▶ _Work to be completed_: Working through the data below, reproduce word for word the line with "one who sets" and every line after it, both ends included, and omit the pictures.

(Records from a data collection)
☆ ☆ ☆ ☆ ☆ ☆ ☆
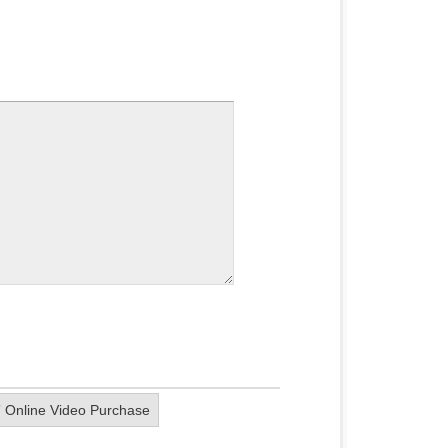
” Online Video Purchase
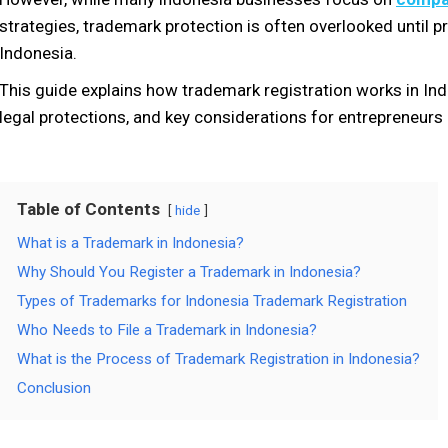
strategies, trademark protection is often overlooked until p
Indonesia.
This guide explains how trademark registration works in Ind
legal protections, and key considerations for entrepreneur
Table of Contents
hide
What is a Trademark in Indonesia?
Why Should You Register a Trademark in Indonesia?
Types of Trademarks for Indonesia Trademark Registration
Who Needs to File a Trademark in Indonesia?
What is the Process of Trademark Registration in Indonesia?
Conclusion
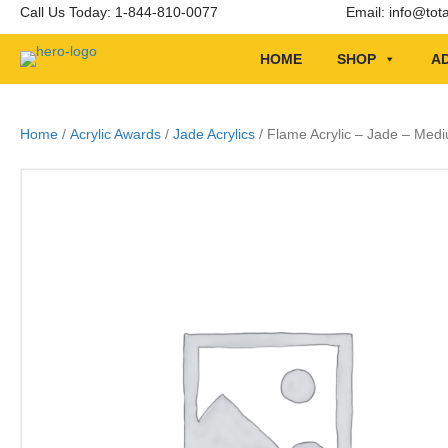
Call Us Today: 1-844-810-0077
Email:
info@tot
HOME
SHOP
AD
Home
/
Acrylic Awards
/
Jade Acrylics
/ Flame Acrylic – Jade – Med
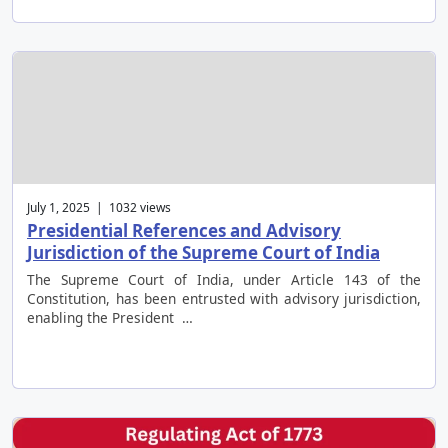
July 1, 2025 | 1032 views
Presidential References and Advisory
Jurisdiction of the Supreme Court of India
The Supreme Court of India, under Article 143 of the
Constitution, has been entrusted with advisory jurisdiction,
enabling the President …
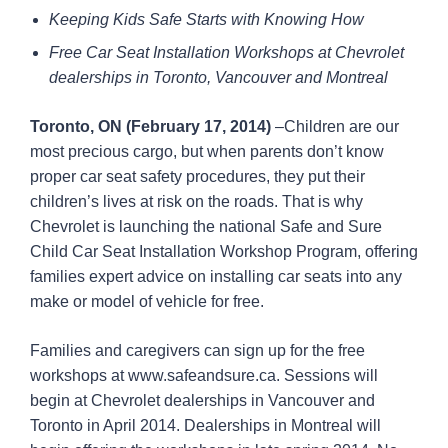
Keeping Kids Safe Starts with Knowing How
Free Car Seat Installation Workshops at Chevrolet
dealerships in Toronto, Vancouver and Montreal
Toronto, ON (February 17, 2014)
–Children are our
most precious cargo, but when parents don’t know
proper car seat safety procedures, they put their
children’s lives at risk on the roads. That is why
Chevrolet is launching the national Safe and Sure
Child Car Seat Installation Workshop Program, offering
families expert advice on installing car seats into any
make or model of vehicle for free.
Families and caregivers can sign up for the free
workshops at www.safeandsure.ca. Sessions will
begin at Chevrolet dealerships in Vancouver and
Toronto in April 2014. Dealerships in Montreal will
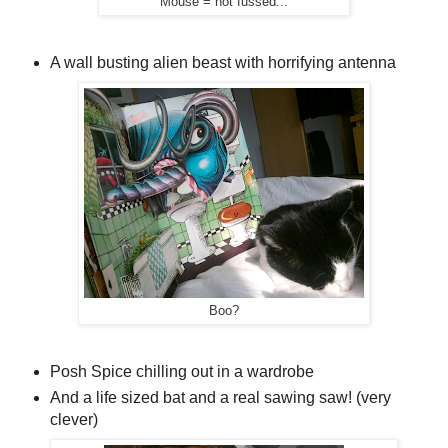
Mouse = not fussed...
A wall busting alien beast with horrifying antenna
Boo?
Posh Spice chilling out in a wardrobe
And a life sized bat and a real sawing saw! (very
clever)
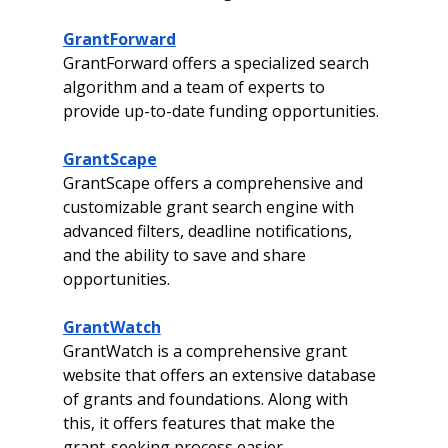
GrantForward
GrantForward offers a specialized search 
algorithm and a team of experts to 
provide up-to-date funding opportunities.
GrantScape
GrantScape offers a comprehensive and 
customizable grant search engine with 
advanced filters, deadline notifications, 
and the ability to save and share 
opportunities.
GrantWatch
GrantWatch is a comprehensive grant 
website that offers an extensive database 
of grants and foundations. Along with 
this, it offers features that make the 
grant-seeking process easier. 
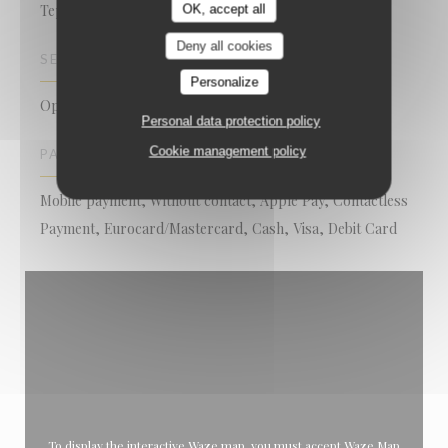
Teppanyaki, Japanese Restaurant
OK, accept all
Deny all cookies
SERVICES
Personalize
Open Kitchen
Personal data protection policy
Cookie management policy
PAYMENT METHODS
Mobile payment, Without contact, Apple Pay, Contactless
Payment, Eurocard/Mastercard, Cash, Visa, Debit Card
To display the interactive Waze map, you must accept Waze Map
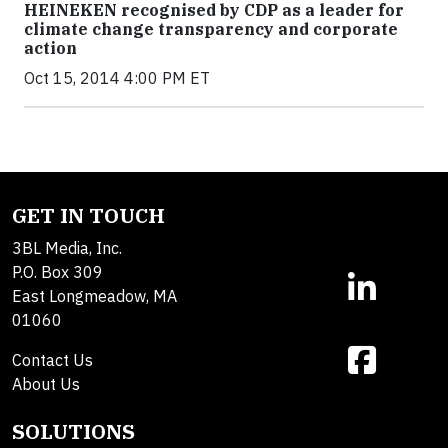
HEINEKEN recognised by CDP as a leader for
climate change transparency and corporate
action
Oct 15, 2014 4:00 PM ET
GET IN TOUCH
3BL Media, Inc.
P.O. Box 309
East Longmeadow, MA
01060
Contact Us
About Us
SOLUTIONS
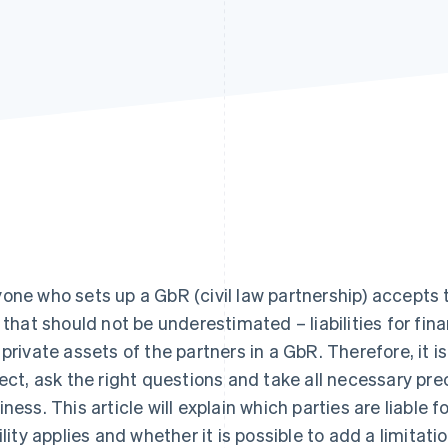
one who sets up a GbR (civil law partnership) accepts t
k that should not be underestimated – liabilities for fin
 private assets of the partners in a GbR. Therefore, it i
lect, ask the right questions and take all necessary pr
iness. This article will explain which parties are liable 
ility applies and whether it is possible to add a limitation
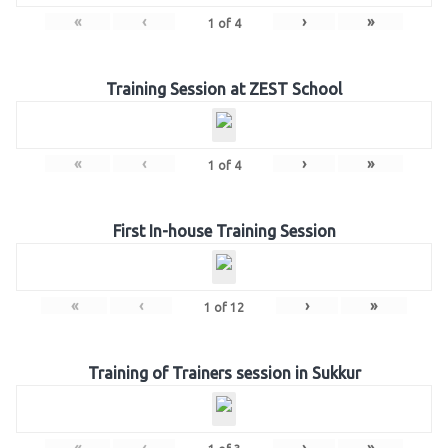
«
‹
›
»
1
of
4
Training Session at ZEST School
«
‹
›
»
1
of
4
First In-house Training Session
«
‹
›
»
1
of
12
Training of Trainers session in Sukkur
«
‹
›
»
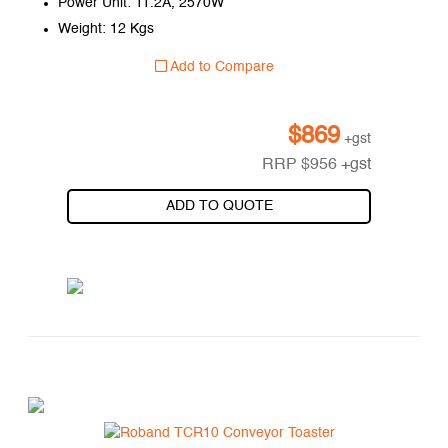
Power Unit: 11.2A, 2570W
Weight: 12 Kgs
Add to Compare
$
869
+gst
RRP
$
956
+gst
ADD TO QUOTE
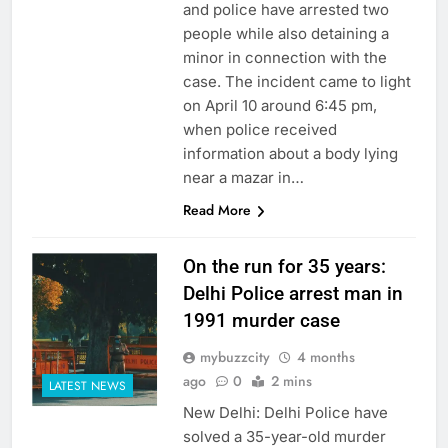
and police have arrested two
people while also detaining a
minor in connection with the
case. The incident came to light
on April 10 around 6:45 pm,
when police received
information about a body lying
near a mazar in…
Read More
On the run for 35 years:
Delhi Police arrest man in
1991 murder case
mybuzzcity
4 months
ago
0
2 mins
LATEST NEWS
New Delhi: Delhi Police have
solved a 35-year-old murder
☆ ☆ ☆ ☆ ☆ ☆ ☆
▶ _Output for this task_:
one who sets up a GbR (civil law partnership) accepts t
k that should not be underestimated – liabilities for fin
 private assets of the partners in a GbR. Therefore, it i
lect, ask the right questions and take all necessary pr
iness. This article will explain which parties are liable 
ility applies and whether it is possible to add a limitation
«
‹
›
»
1
of
4
Training Session at ZEST School
«
‹
›
»
1
of
4
First In-house Training Session
«
‹
›
»
1
of
12
Training of Trainers session in Sukkur
«
‹
›
»
Power Unit: 11.2A, 2570W
Weight: 12 Kgs
Add to Compare
$
869
+gst
RRP
$
956
+gst
ADD TO QUOTE
and police have arrested two
people while also detaining a
minor in connection with the
case. The incident came to light
on April 10 around 6:45 pm,
when police received
information about a body lying
near a mazar in…
Read More
On the run for 35 years:
Delhi Police arrest man in
1991 murder case
mybuzzcity
4 months
ago
0
2 mins
LATEST NEWS
New Delhi: Delhi Police have
solved a 35-year-old murder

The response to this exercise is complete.